Instep Desk
The first stop on the long road (spread across four cities and two continents to be specific) to discovering next season’s hottest fashion trends, New York Fashion Week witnessed a lot of firsts in its timeless history. From bidding farewell to the Lincoln Centre as the centre of all hustle and bustle and having drones take over the runway to DKNY’s first show without Donna Karen and Givenchy’s first-ever in New York, NYFW brought with it a fair share of drama, elaborate sets, interesting frower gossip and tasteful fashion.
Tributes of different kinds – to people, life and even natural disasters – formed the crux of this year’s show. ‘Breaking stereotypes’, on the other hand, remained a prominent theme for NYFW’s defining moments (read: Down’s syndrome patient Madeline Stuart walked for the FTL Moda Show) and what was New York City Ballet’s dance concept for the opening ceremony – models tumbling on the runway – became a reality during Givenchy’s show.
Overall, the city’s biggest fashion event marked the beginning of a promising year in fashion – one that will range from luscious velvet gowns to Miss Hannigan-inspired slip dresses.
The Givenchy fashion show proved to be a landmark moment for the global fashion industry.

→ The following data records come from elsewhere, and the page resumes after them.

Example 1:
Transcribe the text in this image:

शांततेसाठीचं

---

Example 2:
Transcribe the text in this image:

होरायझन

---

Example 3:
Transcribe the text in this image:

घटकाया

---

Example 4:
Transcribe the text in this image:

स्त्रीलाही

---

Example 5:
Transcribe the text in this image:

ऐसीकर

Not only was it the most graceful fashion tribute to the 9/11 tragedy with a set designed by artist Marina Ambramovic using recycled wood and aluminum siding, putting all public opprobrium to rest, it also marked one of those rare moments in fashion history when ‘normal consumers’ were invited to the actual fashion show. The label gave out 12,000 tickets to fashion students and general public. Fashion wise, this was Riccardo Tisci’s reflection of the conflict between good and evil, comfort and sophistication and calm and aggression. While the slinky slip dresses with fluid trouser did not fit with the theme, the formal wear was an epitome of why Tisci is known as the craftsman that he is. (Right) Actress Julia Roberts steps out in support of the label, looking radiant in an all-black ensemble, sporting a simple graphic Tee with Riccardo’s face on it.
Thom Browne went back to school, quite literally, as he built a classroom on for his runway showcase with wooden desks and notebooks on each. The designer’s concept was timely for sure as funnily enough NYFW coincides with the first day of school throughout the city, but his collection did not boast of your average yawn-inducing uniform. Even with classic student fabrics like seersucker, oxford tweed and gingham, it was imaginative, intricate and alluring.

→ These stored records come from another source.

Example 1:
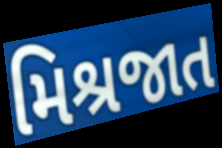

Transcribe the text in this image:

મિશ્રજાત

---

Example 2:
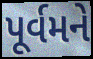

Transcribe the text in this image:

પૂર્વમને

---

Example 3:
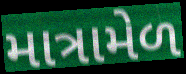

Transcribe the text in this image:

માત્રામેળ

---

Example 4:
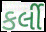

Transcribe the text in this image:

કર્લી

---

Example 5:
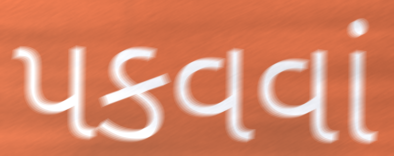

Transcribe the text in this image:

પકવવાં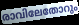
രാവിലേതോറുംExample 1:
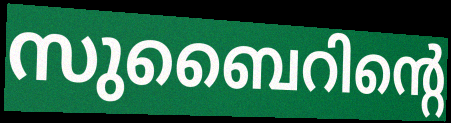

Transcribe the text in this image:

സുബൈറിന്റെ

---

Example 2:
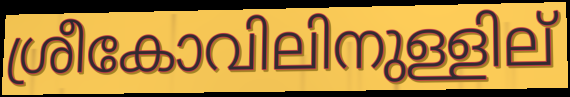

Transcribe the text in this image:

ശ്രീകോവിലിനുള്ളില്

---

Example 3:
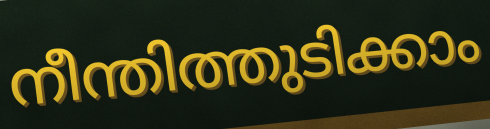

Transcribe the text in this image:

നീന്തിത്തുടിക്കാം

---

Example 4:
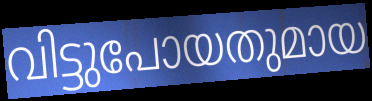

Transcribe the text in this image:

വിട്ടുപോയതുമായ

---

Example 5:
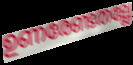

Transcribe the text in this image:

ഉണരേണ്ടതല്ലേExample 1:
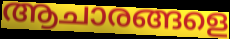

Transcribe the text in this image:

ആചാരങ്ങളെ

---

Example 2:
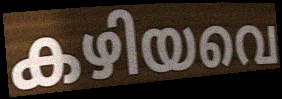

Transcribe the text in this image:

കഴിയവെ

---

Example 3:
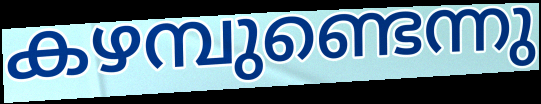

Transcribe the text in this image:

കഴമ്പുണ്ടെന്നു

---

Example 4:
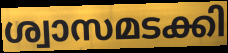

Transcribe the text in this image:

ശ്വാസമടക്കി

Drawing inspiration from the paintings and textiles displayed at Hispanic Society of America in Harlem, artistic director for Oscar de la Renta, Peter Copping, too ended up paying a tribute of sorts to the late designer for such was the art work he reveled in. Hispanic culture was very close to Oscar’s heart and so was the carnation that lied on every chair to welcome the show’s guest. The bloom was translated into floral motifs on elaborate cocktail dresses and cropped capes on the runway, each of them paired with Spanish espadrilles.

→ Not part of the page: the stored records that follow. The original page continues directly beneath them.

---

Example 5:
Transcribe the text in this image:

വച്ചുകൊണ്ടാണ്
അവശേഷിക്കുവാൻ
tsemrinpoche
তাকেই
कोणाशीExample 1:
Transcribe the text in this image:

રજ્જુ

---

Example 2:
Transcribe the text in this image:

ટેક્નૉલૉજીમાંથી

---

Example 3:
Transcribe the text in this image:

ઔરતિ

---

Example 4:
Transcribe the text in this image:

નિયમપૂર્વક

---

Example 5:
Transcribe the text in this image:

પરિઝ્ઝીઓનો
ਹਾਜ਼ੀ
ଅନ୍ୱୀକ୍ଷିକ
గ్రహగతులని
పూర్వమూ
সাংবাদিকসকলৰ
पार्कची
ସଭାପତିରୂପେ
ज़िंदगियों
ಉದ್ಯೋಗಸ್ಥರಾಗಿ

Designer Prabal Gurung also took from tragedy to put up a moving show at the NYFW. 30 Buddhist monks opened the show chanting a prayer of gratitude to the world for helping out during Nepal’s devastating earthquake. Fluid silk gowns in sunset colours – lemons and oranges – with brushstrokes from artist Laxman Shrestha and traditional Nepalese jewel-inspired embroidery, the collection was a lesson in artistic mastery.